Het internet heeft de kracht om je verhaal met een druk op de knop voor miljoenen mensen zichtbaar te maken. Storytelling, verhalen, getuigenissen, blogs … allemaal interessant om te lezen. Maar vind maar eens de tijd om ze te lezen.

Tegelijk zijn die woorden net ook het koren op de molen waar de zoekmachine Google op draait. Hoe meer mooie woorden je produceert, hoe beter de machine presteert, hoe meer bezoekers je via die weg ontvangt, hoe meer omzet je draait, … Een systeem dat zichzelf in standhoudt en alsmaar groter wordt.
Met exponentieel effect in socialemediakringen. En dan hebben we het nog niet over het spotgoedkope communicatiekanaal van e-mailmarketing waar taal vaak ongevraagd binnendringt in miljoenen persoonlijke mailboxen.

En versta me niet verkeerd. Met inhoud en mooie verhalen is op zich niets verkeerd. Het internet blijft een fantastisch medium. Alleen enkel content om de content maakt niemand content. Behalve dan de contentbubble. Want de bubble leeft op lucht.

Semantische inflatie

Het is net die wereldwijde overconsumptie van woorden die leidt tot inflatie. Semantische inflatie. Want wat verstaat u precies onder duurzaamheid, flexibiliteit en kwaliteit? Misschien kan de ECB aan de Nederlandse Taalunie vragen om wat waardevolle woorden in ons jargon te pompen om die inflatoire krachten tegen te gaan? Koppel onze economische drang naar altijd meer, hoger, verder aan de verspreidingskracht van het wereldwijdeweb. En je weet, dit eindigt met een Crash der Letteren.

Toch is er nog hoop. Want meer is niet altijd beter.

De bekende slager (en marketingman) Hendrik Dierendonck schiet niet in een kramp als hem ter ore komt dat we te veel vlees eten. “Inderdaad”, zegt hij “We eten te veel vlees. We zouden beter wat minder vlees eten. En meer kwaliteitsvlees eten. We zouden er meer van genieten.” Gelijk heeft hij. De waarde stijgt door haar schaarste. Niet door het dagdagelijkse. Laten we ook in taal wat contenter zijn met minder.
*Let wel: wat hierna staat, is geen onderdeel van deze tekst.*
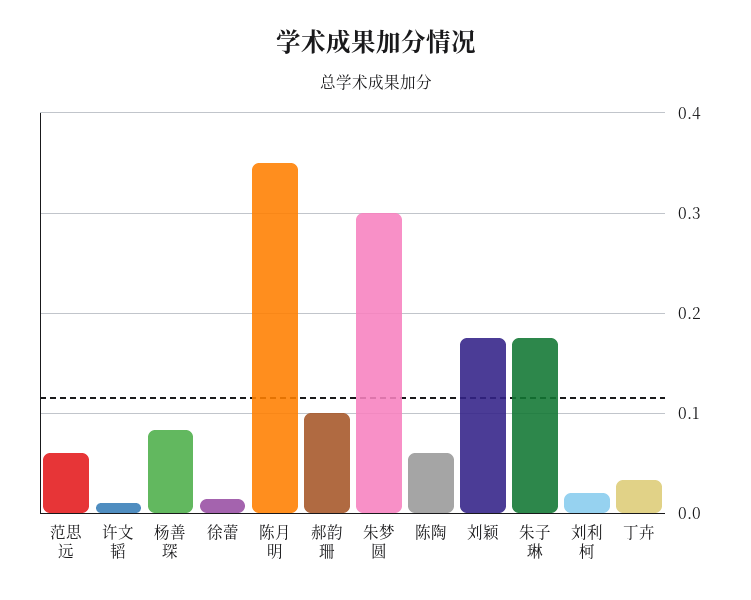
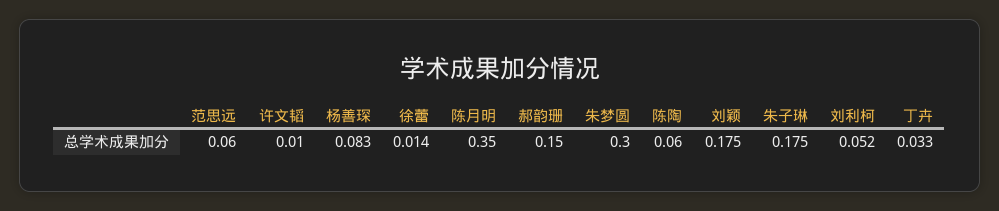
郝韵珊: 0.1 -> 0.15
刘利柯: 0.02 -> 0.052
Een beetje stiller zou ons allemaal contenter maken.
Want stilte is het nieuwe goud. Een 26-karaat kostbaar goed en quasi niet meer te vinden.

Sta daarom bij een volgend artikel, opiniestuk of nieuwjaarstoespraak eens stil bij de waarde van je woorden. Ik bedoel echt stil. Stil. Zoals in niets zeggen of schrijven.

Je zal zien.

Een woord is sterker als het ook stil is rond het woord. Als het alleen staat.

Geïsoleerd. Weg van het ruis. In volle glorie. En vol in de spotlight. Waarom? Omdat het pas dan alle aandacht naar zich toe zuigt. Meteen de leeslijn van de lezer over zich krijgt. En maximaal verwerkt en begrepen wordt.

Hetzelfde in een speech. Want witruimte op papier is stilte in een speech. Zodra de stem een pauze laat, spitst het publiek de oren. En stijgt de aandachtsboog. De stilte als springplank naar wat echt belangrijk is. Of het nu de pointe of de receptie is. Want paradoxaal genoeg is stilte net de katalysator die je verhaal nodig heeft. De motor waar je verhaal op blijft draaien.

Maak je volgende nieuwjaarspeech memorabel. Of adembenemend. Letterlijk.
Hoe? Maak er één grote stilte van.

Laat 2018 het Jaar van de Stilte en de Witruimte worden.

Met af en toe een fijngekozen woord.